* Given material:
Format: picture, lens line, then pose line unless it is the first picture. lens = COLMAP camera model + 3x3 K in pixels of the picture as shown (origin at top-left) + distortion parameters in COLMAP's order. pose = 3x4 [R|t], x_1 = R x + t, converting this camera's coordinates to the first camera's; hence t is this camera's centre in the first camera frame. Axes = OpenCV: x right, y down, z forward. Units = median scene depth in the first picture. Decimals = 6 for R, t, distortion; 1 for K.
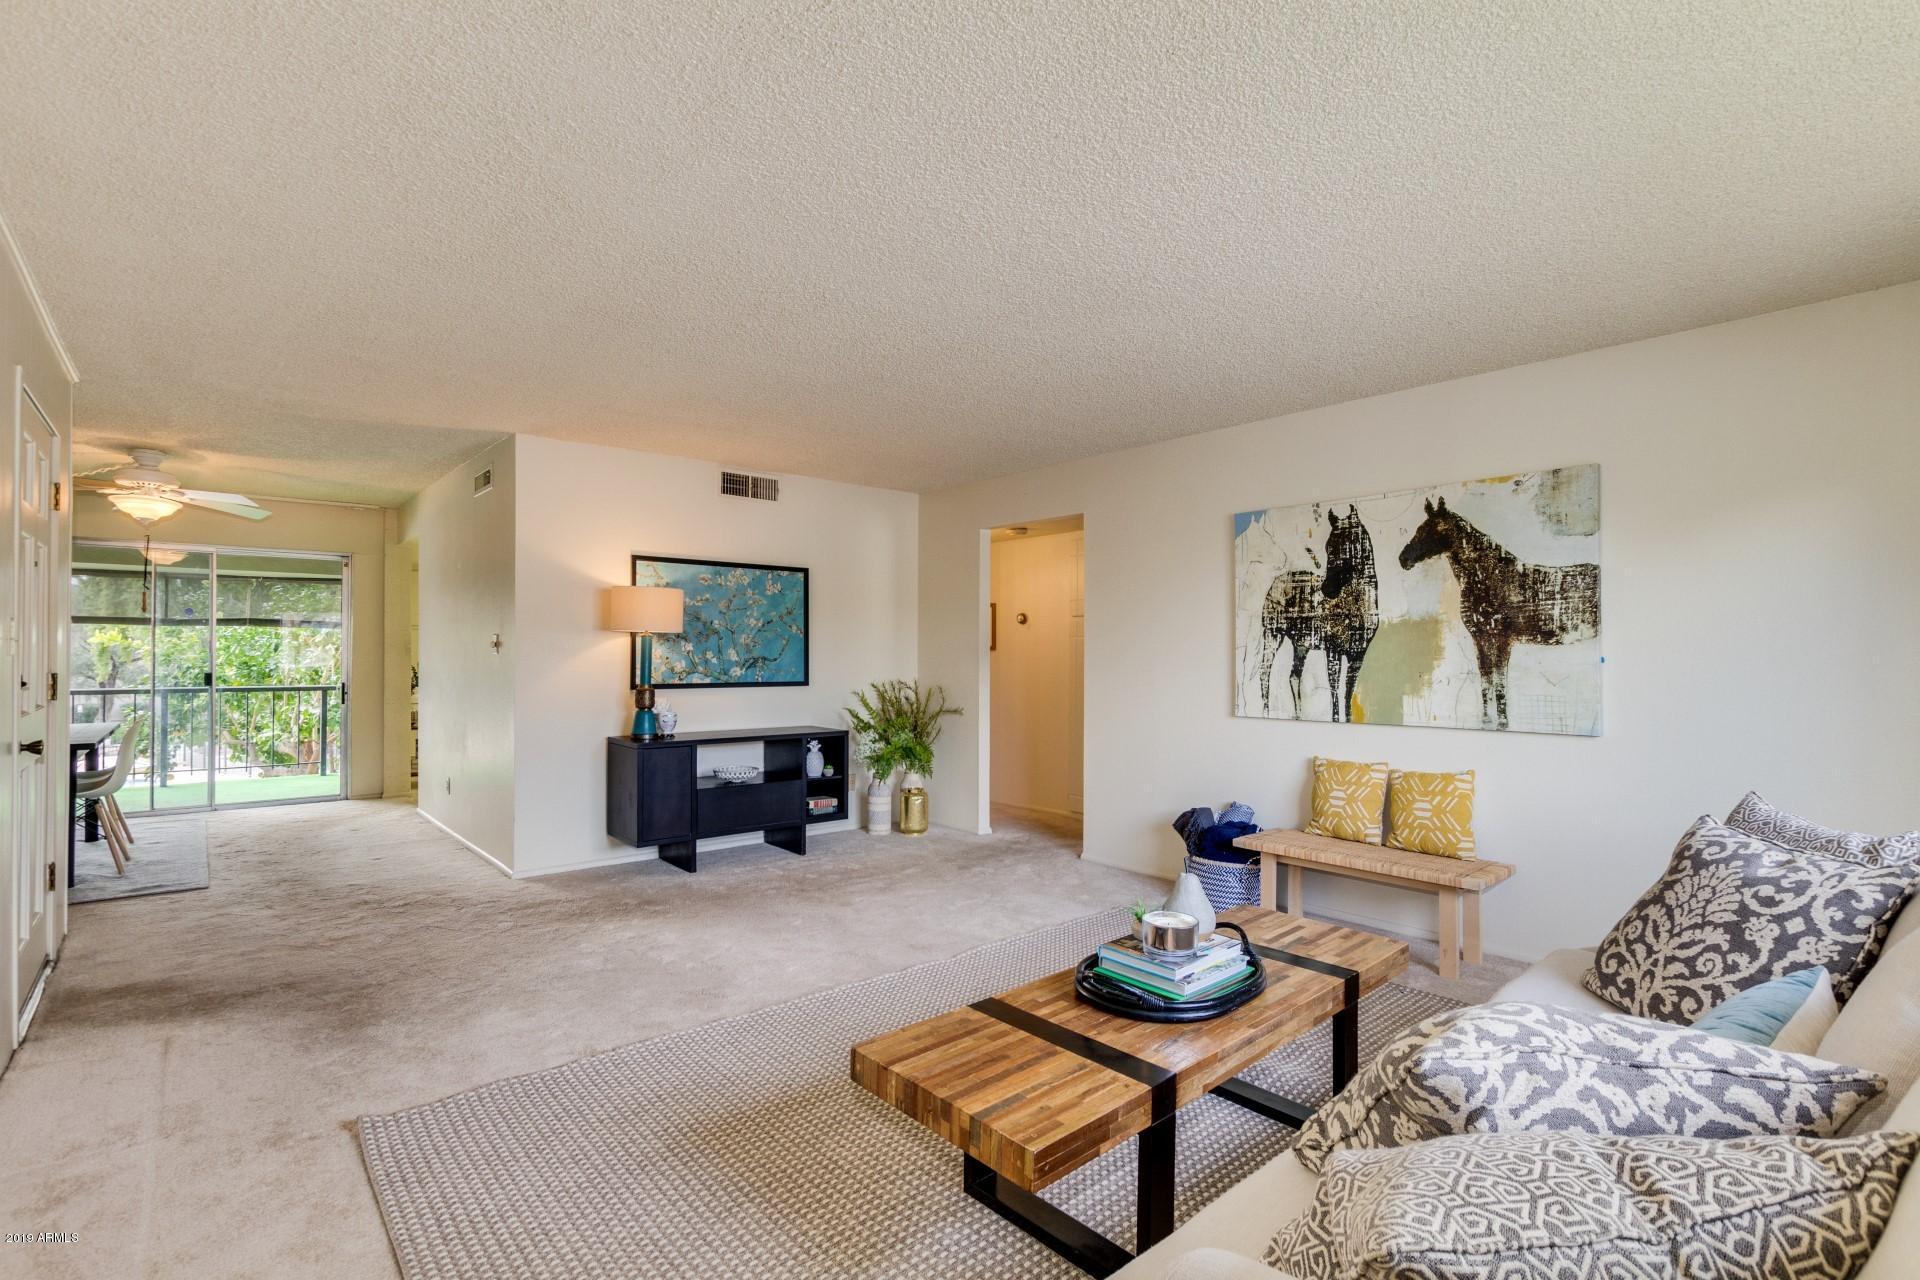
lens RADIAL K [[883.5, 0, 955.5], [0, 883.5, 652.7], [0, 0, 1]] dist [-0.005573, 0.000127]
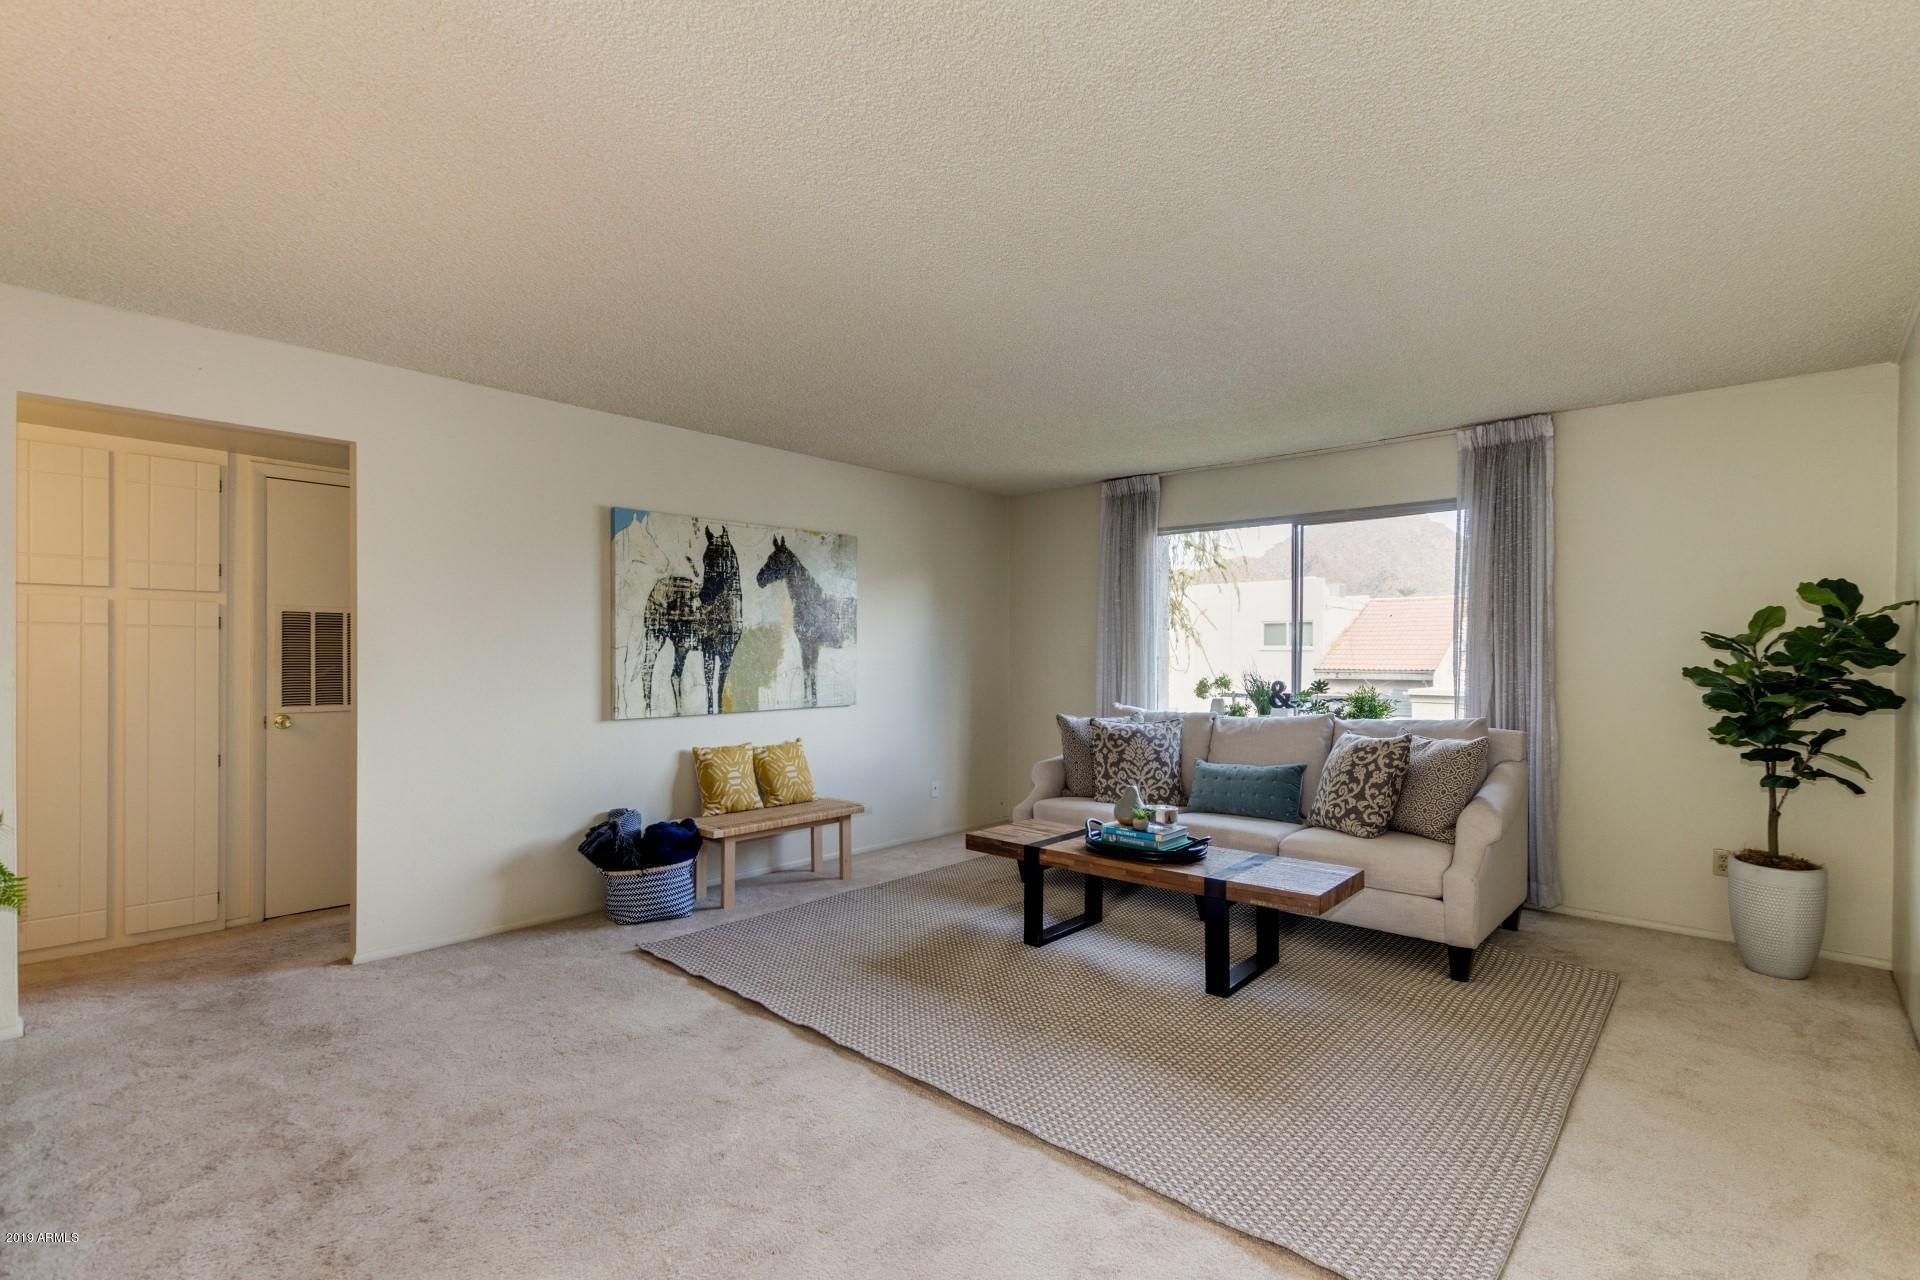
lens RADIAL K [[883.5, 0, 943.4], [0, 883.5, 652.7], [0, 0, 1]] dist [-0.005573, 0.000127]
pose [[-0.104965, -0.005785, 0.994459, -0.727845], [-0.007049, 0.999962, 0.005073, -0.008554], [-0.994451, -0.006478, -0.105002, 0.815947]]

* To do: Convert all of the material above into a two-column CSV with the header instruction,output, giving one row for each instruction and its answer, each in a single quoted field with line breaks replaced by spaces. Leave the pictures out of the output.

* Answer to this problem:
instruction,output
"Format: picture, lens line, then pose line unless it is the first picture. lens = COLMAP camera model + 3x3 K in pixels of the picture as shown (origin at top-left) + distortion parameters in COLMAP's order. pose = 3x4 [R|t], x_1 = R x + t, converting this camera's coordinates to the first camera's; hence t is this camera's centre in the first camera frame. Axes = OpenCV: x right, y down, z forward. Units = median scene depth in the first picture. Decimals = 6 for R, t, distortion; 1 for K.","lens RADIAL K [[883.5, 0, 955.5], [0, 883.5, 652.7], [0, 0, 1]] dist [-0.005573, 0.000127] lens RADIAL K [[883.5, 0, 943.4], [0, 883.5, 652.7], [0, 0, 1]] dist [-0.005573, 0.000127] pose [[-0.104965, -0.005785, 0.994459, -0.727845], [-0.007049, 0.999962, 0.005073, -0.008554], [-0.994451, -0.006478, -0.105002, 0.815947]]"